To comply with the CBES, the 18 participating financial institutions applied their balance sheets as they stood at end 2020 to the three different scenarios.
Banks, for example, modelled the effects on their loan books. The industries in which they projected the highest loss rates in the two transition scenarios were mining, oil and gas, manufacturing, transport, and wholesale and retail trade.
These sectors were projected by banks to have cumulative impairment rates of 35%, more than twice the aggregate projected impairment rate on corporate portfolios.
“It will be in the collective interests of financial institutions to support counterparties that have credible plans to adapt”
Sam Woods, CEO of the Prudential Regulation Authority
Economic effects vary according to scenario. For example, banks in the LA scenario would experience credit loss rates equivalent to £110bn (€129.5bn) – more than double the losses of the EA scenario. In the LA scenario, UK unemployment rises to 8.5% and the economy goes into recession for a short period.
In the NAA scenario, UK and global GDP growth are permanently lower and macroeconomic uncertainty increases. UK equity prices are just under 20% lower.
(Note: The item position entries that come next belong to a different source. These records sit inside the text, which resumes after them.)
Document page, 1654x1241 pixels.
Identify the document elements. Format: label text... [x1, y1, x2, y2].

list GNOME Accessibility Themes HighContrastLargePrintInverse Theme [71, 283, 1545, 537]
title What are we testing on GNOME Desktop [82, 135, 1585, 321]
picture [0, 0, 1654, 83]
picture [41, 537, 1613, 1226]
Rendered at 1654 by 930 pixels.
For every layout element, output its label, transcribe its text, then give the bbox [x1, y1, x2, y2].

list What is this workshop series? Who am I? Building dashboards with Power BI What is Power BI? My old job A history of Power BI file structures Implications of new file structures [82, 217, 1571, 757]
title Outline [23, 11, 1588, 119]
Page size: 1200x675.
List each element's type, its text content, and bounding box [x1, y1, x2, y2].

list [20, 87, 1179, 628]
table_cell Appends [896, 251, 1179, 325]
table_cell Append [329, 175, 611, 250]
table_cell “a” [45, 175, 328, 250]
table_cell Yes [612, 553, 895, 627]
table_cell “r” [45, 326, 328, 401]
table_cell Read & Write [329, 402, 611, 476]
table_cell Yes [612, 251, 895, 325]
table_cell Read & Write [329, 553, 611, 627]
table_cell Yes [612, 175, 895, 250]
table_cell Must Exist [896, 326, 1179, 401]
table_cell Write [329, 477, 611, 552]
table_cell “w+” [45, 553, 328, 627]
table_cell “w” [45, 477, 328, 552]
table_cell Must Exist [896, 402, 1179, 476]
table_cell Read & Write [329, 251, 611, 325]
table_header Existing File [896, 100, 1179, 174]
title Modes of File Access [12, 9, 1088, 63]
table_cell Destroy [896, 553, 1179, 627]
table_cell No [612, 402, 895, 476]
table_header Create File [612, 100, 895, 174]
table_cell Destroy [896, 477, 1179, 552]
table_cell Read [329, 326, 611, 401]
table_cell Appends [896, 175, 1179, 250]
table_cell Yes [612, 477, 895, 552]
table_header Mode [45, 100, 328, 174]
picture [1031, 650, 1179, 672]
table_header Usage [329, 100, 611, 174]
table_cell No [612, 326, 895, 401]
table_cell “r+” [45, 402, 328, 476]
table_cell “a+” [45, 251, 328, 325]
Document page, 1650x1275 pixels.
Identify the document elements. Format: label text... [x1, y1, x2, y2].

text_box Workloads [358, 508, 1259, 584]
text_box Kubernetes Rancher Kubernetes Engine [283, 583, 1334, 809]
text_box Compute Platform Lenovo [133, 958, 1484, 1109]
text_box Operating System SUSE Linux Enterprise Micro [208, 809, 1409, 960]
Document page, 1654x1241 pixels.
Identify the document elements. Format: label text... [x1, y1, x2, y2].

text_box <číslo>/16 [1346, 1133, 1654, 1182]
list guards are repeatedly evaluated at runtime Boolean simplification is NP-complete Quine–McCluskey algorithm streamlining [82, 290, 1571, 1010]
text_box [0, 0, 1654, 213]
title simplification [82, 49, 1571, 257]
Insurers’ asset values fall by 15% in the NAA scenario, compared with 8% and 11% in the EA and LA action scenarios, respectively.
UK banks and insurers are typically expected to respond to the scenarios in this exercise by following their existing net-zero emissions plans, including by increasing counterparty engagement to support the transition.
“It will be in the collective interests of financial institutions to support counterparties that have credible plans to adapt, and ultimately reduce their exposures to those sectors of the economy that are inconsistent with a net-zero policy,” Woods said.
He also drew attention to uncertainties in the projections, and warned that the losses would leave these sectors more vulnerable to other, future shocks.
“The drag on profitability would be very nasty for firms, but so long as they are able to continue to make sufficient profits to maintain their capital buffers, its impact on safety and soundness might be less material,” he said.